→ STORED DATA:

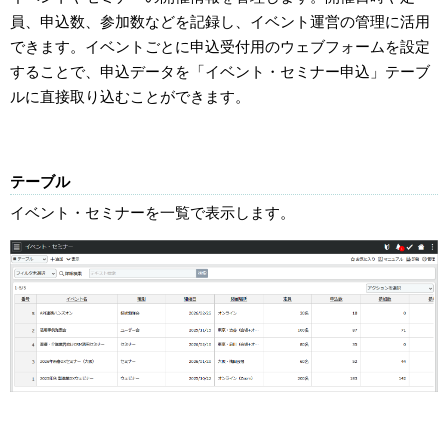
員、申込数、参加数などを記録し、イベント運営の管理に活用
できます。イベントごとに申込受付用のウェブフォームを設定
することで、申込データを「イベント・セミナー申込」テーブ
ルに直接取り込むことができます。
テーブル
イベント・セミナーを一覧で表示します。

→ PROBLEM DETAILS:
Every line above is to be returned exactly, with its pictures removed.

→ TASK RESPONSE:
員、申込数、参加数などを記録し、イベント運営の管理に活用
できます。イベントごとに申込受付用のウェブフォームを設定
することで、申込データを「イベント・セミナー申込」テーブ
ルに直接取り込むことができます。
テーブル
イベント・セミナーを一覧で表示します。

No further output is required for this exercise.